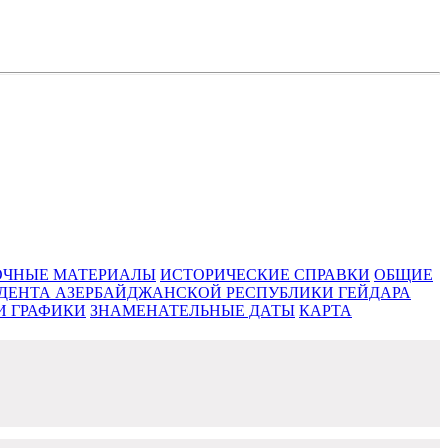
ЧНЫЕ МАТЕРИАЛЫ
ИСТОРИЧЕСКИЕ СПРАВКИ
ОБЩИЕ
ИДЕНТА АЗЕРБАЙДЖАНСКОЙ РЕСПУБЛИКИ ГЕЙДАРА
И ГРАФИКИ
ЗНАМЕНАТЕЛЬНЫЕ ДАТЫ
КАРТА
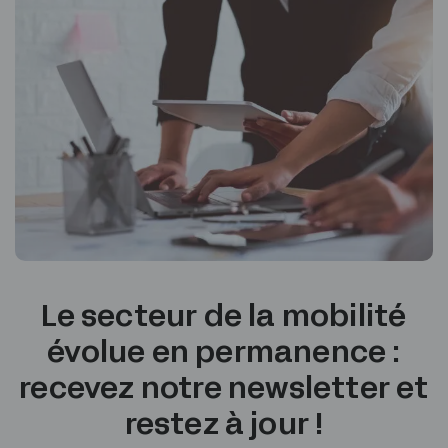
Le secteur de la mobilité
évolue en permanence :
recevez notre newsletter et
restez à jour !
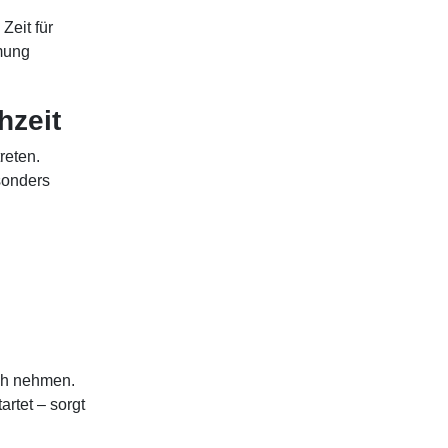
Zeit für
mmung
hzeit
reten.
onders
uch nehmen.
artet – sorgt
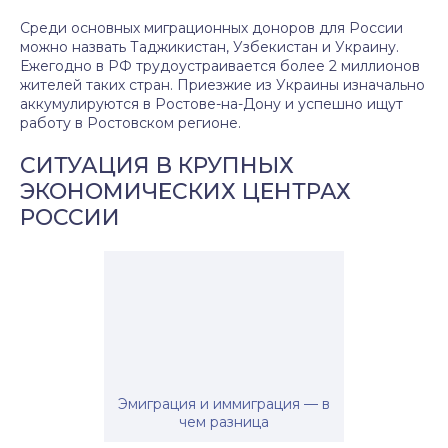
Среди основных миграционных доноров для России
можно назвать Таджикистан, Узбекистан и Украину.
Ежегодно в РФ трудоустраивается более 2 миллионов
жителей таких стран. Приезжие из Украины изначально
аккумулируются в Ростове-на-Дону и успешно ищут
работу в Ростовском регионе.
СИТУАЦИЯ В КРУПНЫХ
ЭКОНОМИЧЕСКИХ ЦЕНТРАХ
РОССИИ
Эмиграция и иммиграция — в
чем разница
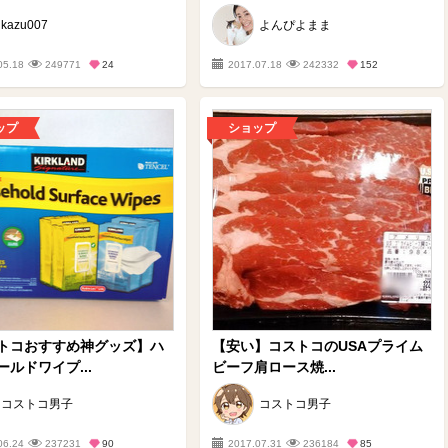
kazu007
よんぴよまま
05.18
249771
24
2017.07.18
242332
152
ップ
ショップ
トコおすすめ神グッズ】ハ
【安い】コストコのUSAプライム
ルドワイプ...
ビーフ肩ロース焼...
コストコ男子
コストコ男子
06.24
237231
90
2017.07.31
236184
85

Task description:
Only the text of the listing above should be copied, exactly and with pictures left out.

Solution below:
ЧНЫЕ МАТЕРИАЛЫ
ИСТОРИЧЕСКИЕ СПРАВКИ
ОБЩИЕ
ИДЕНТА АЗЕРБАЙДЖАНСКОЙ РЕСПУБЛИКИ ГЕЙДАРА
И ГРАФИКИ
ЗНАМЕНАТЕЛЬНЫЕ ДАТЫ
КАРТА
Le secteur de la mobilité
évolue en permanence :
recevez notre newsletter et
restez à jour !
Zeit für
mmung
hzeit
reten.
onders
uch nehmen.
artet – sorgt
Среди основных миграционных доноров для России
можно назвать Таджикистан, Узбекистан и Украину.
Ежегодно в РФ трудоустраивается более 2 миллионов
жителей таких стран. Приезжие из Украины изначально
аккумулируются в Ростове-на-Дону и успешно ищут
работу в Ростовском регионе.
СИТУАЦИЯ В КРУПНЫХ
ЭКОНОМИЧЕСКИХ ЦЕНТРАХ
РОССИИ
Эмиграция и иммиграция — в
чем разница
kazu007
よんぴよまま
05.18
249771
24
2017.07.18
242332
152
ップ
ショップ
トコおすすめ神グッズ】ハ
【安い】コストコのUSAプライム
ルドワイプ...
ビーフ肩ロース焼...
コストコ男子
コストコ男子
06.24
237231
90
2017.07.31
236184
85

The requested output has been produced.